BISMARCK -- A North Dakota House member from Jamestown said Thursday she "had a lapse in judgment," when she referred to Rep. Al Carlson of Fargo as a Nazi on Twitter.


Rep. Jessica Haak, a Democrat, was tweeting about the debate on funding private schools during the floor session Wednesday when she tweeted that Carlson, the Republican majority leader, instructed her not to tweet things happening on the floor.

She relayed his instruction in a tweet naming him and using the hashtag "Nazi."

Haak deleted the tweet and issued an apology via Twitter: "The term I used in a previous post is often thrown around carelessly. I regret my error and apologize to Majority Leader Al Carlson."

Carlson said Haak's tweet violates the rules of conduct and was over the line. He asked Haak to issue a formal apology.

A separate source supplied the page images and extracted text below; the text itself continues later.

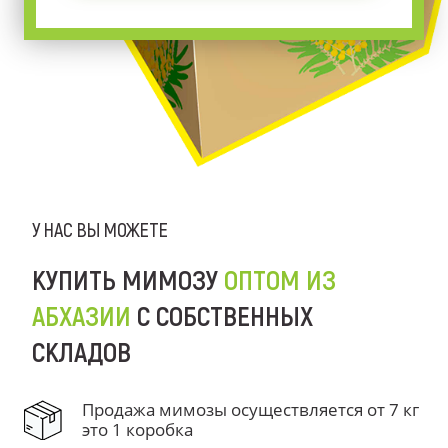
У НАС ВЫ МОЖЕТЕ
КУПИТЬ МИМОЗУ
ОПТОМ ИЗ
АБХАЗИИ
С СОБСТВЕННЫХ
СКЛАДОВ
Продажа мимозы осуществляется от 7 кг
это 1 коробка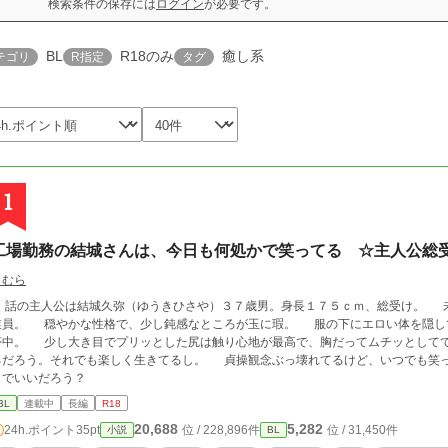
検索条件の保存には
ログイン
が必要です。
BL
R18のみ
癒し系
テゴリ
R指定
タグ
1
工場勤務の結城さんは、今日も何処かで笑ってる ☆主人公総
まむら
話の主人公は結城久弥（ゆうきひさや）３７歳男。身長１７５ｃｍ、総受け。 未
業員。 穏やかな性格で、少し鈍感なところが玉に瑕。 服の下にエロい体を隠し
夢中。 少し大き目でプリッとした尻は触り心地が最高で、胸だってムチッとして
るだろう。それでも楽しく生きてるし。 貞操観念ぶっ壊れてるけど、いつでも笑
じでいいだろう？
BL
連載中
長編
R18
20,688
5,282
24h.ポイント
35pt
位 / 228,896件
位 / 31,450件
小説
BL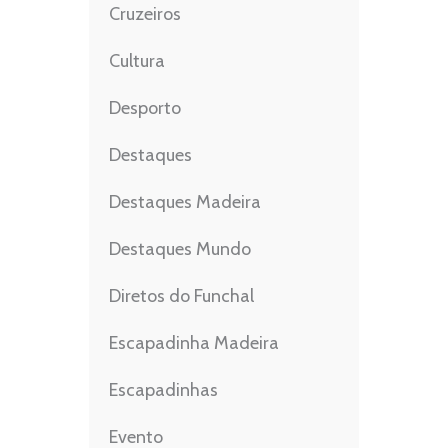
Cruzeiros
Cultura
Desporto
Destaques
Destaques Madeira
Destaques Mundo
Diretos do Funchal
Escapadinha Madeira
Escapadinhas
Evento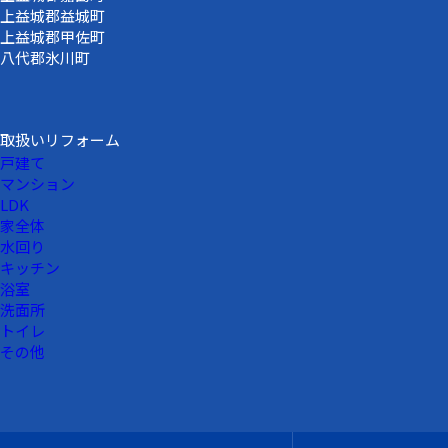
上益城郡益城町
上益城郡甲佐町
八代郡氷川町
取扱いリフォーム
戸建て
マンション
LDK
家全体
水回り
キッチン
浴室
洗面所
トイレ
その他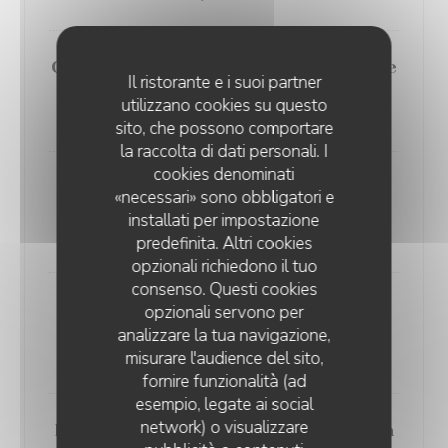
Chaud/Froid de Foie Gras, Betterave
Il ristorante e i suoi partner
& Cerise
utilizzano cookies su questo
14,00 EUR
sito, che possono comportare
la raccolta di dati personali. I
cookies denominati
Terrine de Foie Gras maison,
«necessari» sono obbligatori e
chutney de saison, pain fruit
installati per impostazione
16,00 EUR
predefinita. Altri cookies
opzionali richiedono il tuo
consenso. Questi cookies
Saumon fumé maison à la ficelle et
opzionali servono per
au bois de hêtre
analizzare la tua navigazione,
misurare l'audience del sito,
16,00 EUR
fornire funzionalità (ad
esempio, legate ai social
network) o visualizzare
Filet de Bar à la Rhubarbe, Combava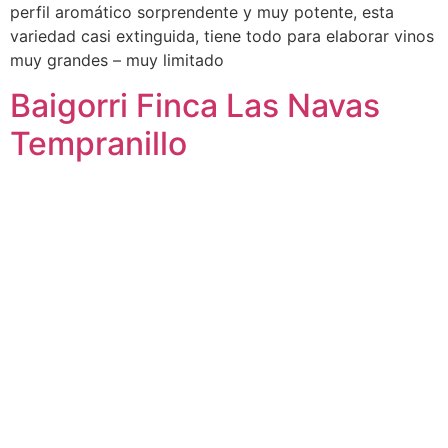
perfil aromático sorprendente y muy potente, esta
variedad casi extinguida, tiene todo para elaborar vinos
muy grandes – muy limitado
Baigorri Finca Las Navas
Tempranillo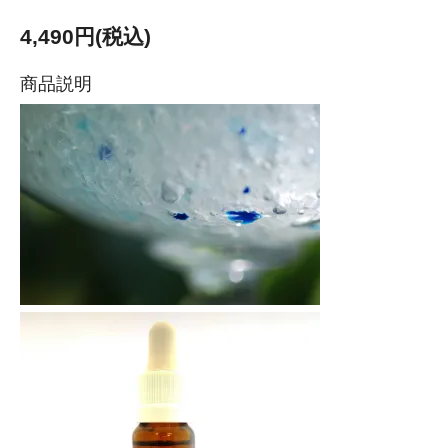
4,490円(税込)
商品説明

"I wanted her to apologize to the full body," he said Thursday afternoon. "We have a set of rules we have to follow."

Haak issued a formal apology in a prepared statement to the House body before any floor action was taken Thursday morning.

"As representatives of the people of North Dakota we have an obligation to treat every aspect of this seat with the utmost respect," she said. "We must respect one another in our deliberations in committee and beyond these walls. Do we falter, yes, and I have had a lapse in judgment and with that, I apologize."

Following her apology, Carlson stood up and noted how difficult it was for her to apologize, "not anyone of us, at some point in time, has said or written something we wish we hadn't done, but this a very special place we get to be.

"We can't let personalities get in the way of policy," he said on the floor. "The comments are well taken and accepted but we need to make sure we do our job, pay attention to the issues we have at hand and have the best interest of the citizens when we vote."

Carlson said Thursday afternoon, "it's a lesson to be learned," adding that he knows many other legislators are using social media sites during the floor session, and the issue may be raised during the interim session when discussing decorum and rules for the floor.